À chaque saison des pluies, certaines rues de la capitale Burkinabè sont impraticables. Entre la boue et les nids-de-poule, il faut slalomer avec le risque pour trouver son chemin. Dans certains quartiers, les habitants se mobilisent pour colmater les brèches tout en ayant les regards tournés vers l’autorité pour une solution durable.
Ouagadougou a un visage pâle, moins séduisant en saison des pluies. Sur les grands boulevards comme dans les ruelles des quartiers, motocyclistes et automobilistes slaloment entre les cratères remplis d’eau, tentant désespérément de se frayer un chemin. Le bitume accuse le poids des âges. En ce début d’après-midi, le ciel de Kouritenga, dans l’arrondissement VI de Ouagadougou, est gris.

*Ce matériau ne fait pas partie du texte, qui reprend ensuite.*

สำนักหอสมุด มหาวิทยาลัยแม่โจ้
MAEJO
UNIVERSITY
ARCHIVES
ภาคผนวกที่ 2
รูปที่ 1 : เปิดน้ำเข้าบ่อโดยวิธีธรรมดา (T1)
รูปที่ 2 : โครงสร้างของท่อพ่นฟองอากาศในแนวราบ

La pluie est imminente. Après quelques minutes d’averses, les routes du quartier deviennent méconnaissables. Le bitume laisse place à une succession de nids-de-poule remplis d’eau. Une situation écœurante pour Harouna Sawadogo, un habitant du quartier. « Vraiment, ce n’est pas simple, c’est ainsi tous les jours », dit-il.
Pendant que nous sommes en pleine discussion avec Harouna, un motocycliste tente de rouler en feintant les trous. La manœuvre échoue, il perd l’équilibre et tombe. Le choc est impressionnant, mais plus de peur que de mal. Il s’en tire avec quelques égratignures.
Des routes noyées
Harouna Sawadogo vient en aide au malheureux motocycliste. Pour lui, il n’y a pas mieux pour illustrer ce dont il nous parle. Dans sa voix, c’est un mélange de dépit et de colère « Ici seulement c’est ainsi, si tu n’es pas d’ici, tu ne peux même pas savoir que c’est goudron qui est là », ajoute-t-il avant de poursuivre : « On ne sait même pas comment éviter les trous. Quand tu penses que tu as évité, c’est là que tu pars rentrer dedans ».

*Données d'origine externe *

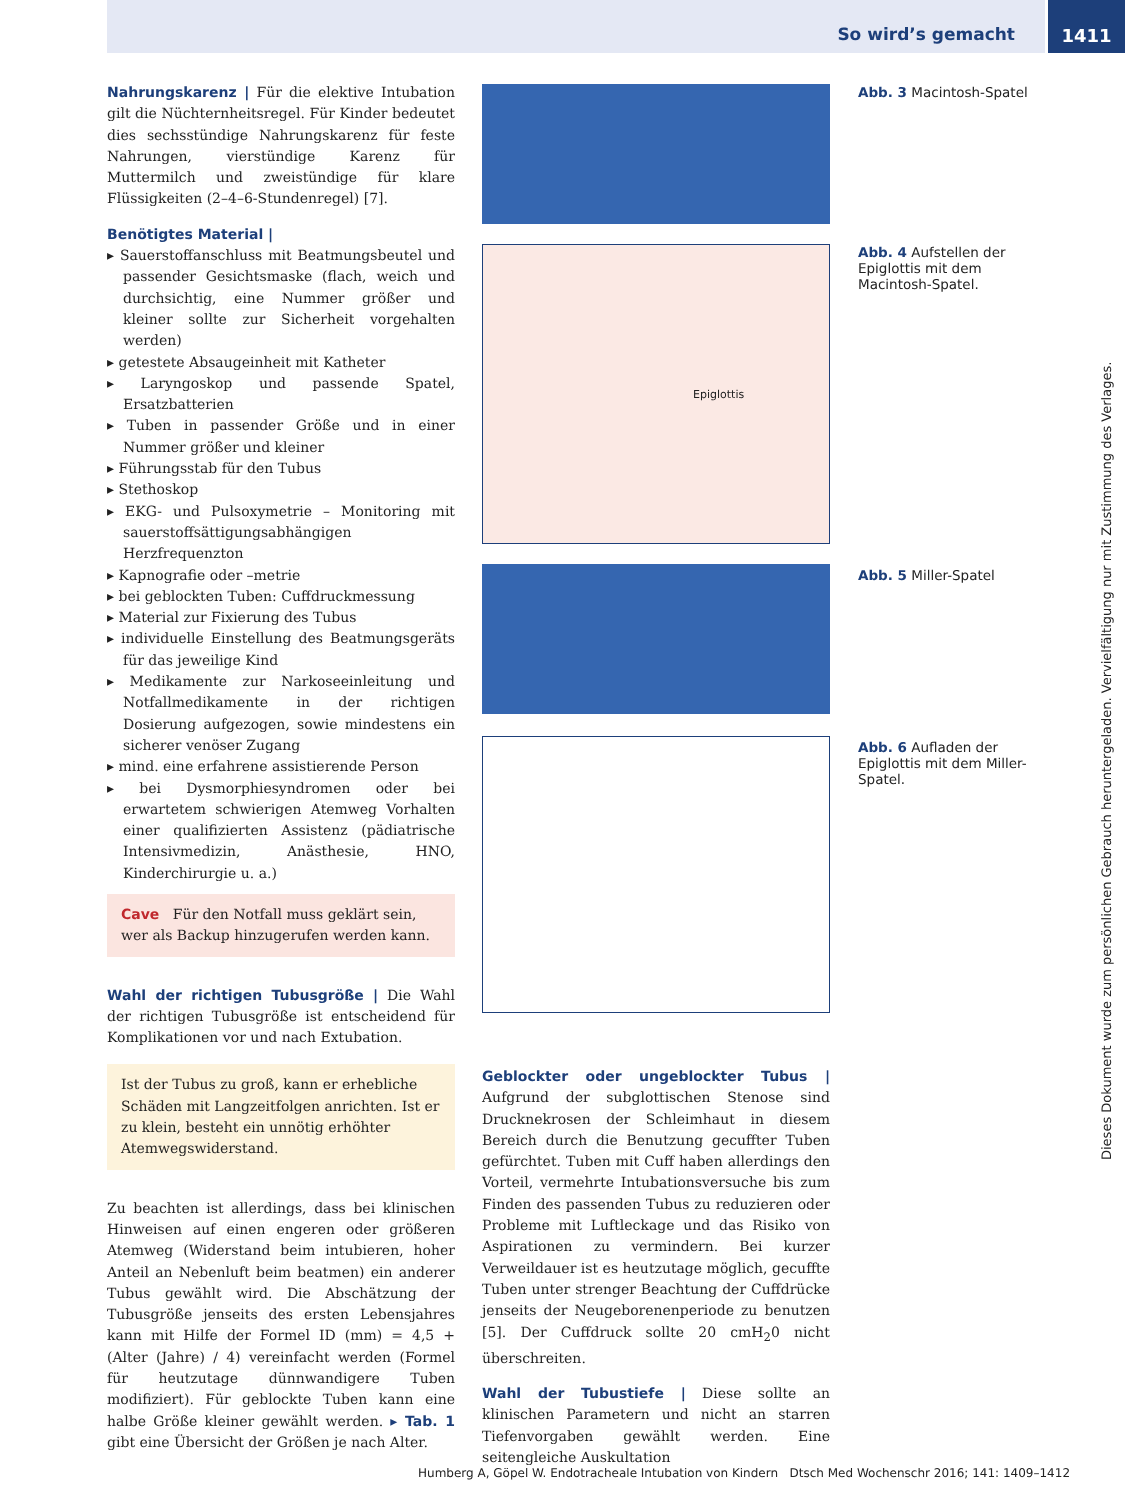So wird’s gemacht
1411
Nahrungskarenz | Für die elektive Intubation gilt die Nüchternheitsregel. Für Kinder bedeutet dies sechsstündige Nahrungskarenz für feste Nahrungen, vierstündige Karenz für Muttermilch und zweistündige für klare Flüssigkeiten (2–4–6-Stundenregel) [7].
Benötigtes Material |
▸ Sauerstoffanschluss mit Beatmungsbeutel und passender Gesichtsmaske (flach, weich und durchsichtig, eine Nummer größer und kleiner sollte zur Sicherheit vorgehalten werden)
▸ getestete Absaugeinheit mit Katheter
▸ Laryngoskop und passende Spatel, Ersatzbatterien
▸ Tuben in passender Größe und in einer Nummer größer und kleiner
▸ Führungsstab für den Tubus
▸ Stethoskop
▸ EKG- und Pulsoxymetrie – Monitoring mit sauerstoffsättigungsabhängigen Herzfrequenzton
▸ Kapnografie oder –metrie
▸ bei geblockten Tuben: Cuffdruckmessung
▸ Material zur Fixierung des Tubus
▸ individuelle Einstellung des Beatmungsgeräts für das jeweilige Kind
▸ Medikamente zur Narkoseeinleitung und Notfallmedikamente in der richtigen Dosierung aufgezogen, sowie mindestens ein sicherer venöser Zugang
▸ mind. eine erfahrene assistierende Person
▸ bei Dysmorphiesyndromen oder bei erwartetem schwierigen Atemweg Vorhalten einer qualifizierten Assistenz (pädiatrische Intensivmedizin, Anästhesie, HNO, Kinderchirurgie u. a.)
Cave Für den Notfall muss geklärt sein, wer als Backup hinzugerufen werden kann.
Wahl der richtigen Tubusgröße | Die Wahl der richtigen Tubusgröße ist entscheidend für Komplikationen vor und nach Extubation.
Ist der Tubus zu groß, kann er erhebliche Schäden mit Langzeitfolgen anrichten. Ist er zu klein, besteht ein unnötig erhöhter Atemwegswiderstand.
Zu beachten ist allerdings, dass bei klinischen Hinweisen auf einen engeren oder größeren Atemweg (Widerstand beim intubieren, hoher Anteil an Nebenluft beim beatmen) ein anderer Tubus gewählt wird. Die Abschätzung der Tubusgröße jenseits des ersten Lebensjahres kann mit Hilfe der Formel ID (mm) = 4,5 + (Alter (Jahre) / 4) vereinfacht werden (Formel für heutzutage dünnwandigere Tuben modifiziert). Für geblockte Tuben kann eine halbe Größe kleiner gewählt werden. ▸ Tab. 1 gibt eine Übersicht der Größen je nach Alter.
Epiglottis
Abb. 3 Macintosh-Spatel
Abb. 4 Aufstellen der Epiglottis mit dem Macintosh-Spatel.
Abb. 5 Miller-Spatel
Abb. 6 Aufladen der Epiglottis mit dem Miller-Spatel.
Geblockter oder ungeblockter Tubus | Aufgrund der subglottischen Stenose sind Drucknekrosen der Schleimhaut in diesem Bereich durch die Benutzung gecuffter Tuben gefürchtet. Tuben mit Cuff haben allerdings den Vorteil, vermehrte Intubationsversuche bis zum Finden des passenden Tubus zu reduzieren oder Probleme mit Luftleckage und das Risiko von Aspirationen zu vermindern. Bei kurzer Verweildauer ist es heutzutage möglich, gecuffte Tuben unter strenger Beachtung der Cuffdrücke jenseits der Neugeborenenperiode zu benutzen [5]. Der Cuffdruck sollte 20 cmH<sub>2</sub>0 nicht überschreiten.
Wahl der Tubustiefe | Diese sollte an klinischen Parametern und nicht an starren Tiefenvorgaben gewählt werden. Eine seitengleiche Auskultation
Dieses Dokument wurde zum persönlichen Gebrauch heruntergeladen. Vervielfältigung nur mit Zustimmung des Verlages.
Humberg A, Göpel W. Endotracheale Intubation von Kindern Dtsch Med Wochenschr 2016; 141: 1409–1412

Ce ne sont pas seulement les routes de Kouritenga qui deviennent dangereuses en saison des pluies. C’est pareil dans plusieurs quartiers de Ouagadougou. À moto, en voiture ou même à pied, les usagers vivent un véritable calvaire. À Zogona, sur la voie longeant la sortie Est de l’Université Joseph Ki-Zerbo, plusieurs motocyclistes ont vu leurs motos englouties par les eaux, et pourtant il s’agit d’une route bitumée.
Vêtus de leurs imperméables, des motocyclistes poussent péniblement leurs engins dans l’eau qui leur monte jusqu’aux genoux. Idrissa Sébégo en rit malgré lui en voyant les riverains comme lui patauger difficilement dans les eaux, les deux mains sur les guidons de leurs montures.
Commerce en déclin
En plus de poser problème aux usagers, les routes noyées sous les eaux affectent aussi les commerçants dont l’évolution du business dépend de l’état de ces voies. Moussa Congo est vendeur de viande au bord de la route. Il veille sur une marmite dans laquelle mijote de la peau de bœuf. Le regard perdu dans les volutes de fumée, il explique comment l’impraticabilité de la voie a fait fuir ses clients.
« Avant, les passagers s’arrêtaient ici pour acheter de la viande, mais maintenant, c’est rare. Les gens ne veulent plus passer par cette route tellement elle est abîmée », raconte-t-il, impuissant face à la baisse de son chiffre d’affaires. À chaque saison de pluie, c’est la même rengaine.
Les commerçants comme Moussa voient leurs ventes chuter drastiquement. Pressés de rentrer chez eux, les usagers ne s’arrêtent pas pour acheter. Ceux dont les commerces sont à ciel ouvert, au bord des voies, sont contraints de plier bagages pour éviter d’être éclaboussés.
En attendant des solutions durables
Rimkièta se réveille d’une nuit pluvieuse. Le quartier résonne au rythme des bruits de pelles et de brouettes. Ici, las d’attendre une action des autorités compétentes, les riverains se mettent à l’ouvrage. Les jeunes s’organisent eux-mêmes pour boucher les cratères ouverts. Malgré le peu de moyens à leur disposition, ils veulent apporter leur touche à la réhabilitation des voies endommagées par les pluies.
Souleymane Ouédraogo, l’un des initiateurs, explique l’initiative collective du quartier : « Personne ne nous a demandé de le faire, c’est pour la communauté que nous sortons chaque jour ». Les sacs de sable jonchent la voie, les cratères disparaissent progressivement.
Mais jusqu’à quand ? Il suffit d’une pluie pour que les trous réapparaissent, encore plus béants. Les habitants en ont conscience, mais ils persistent, espérant qu’un jour une aide beaucoup plus durable viendra des autorités qui jusque-là semblent rester sourdes face aux cris de détresse.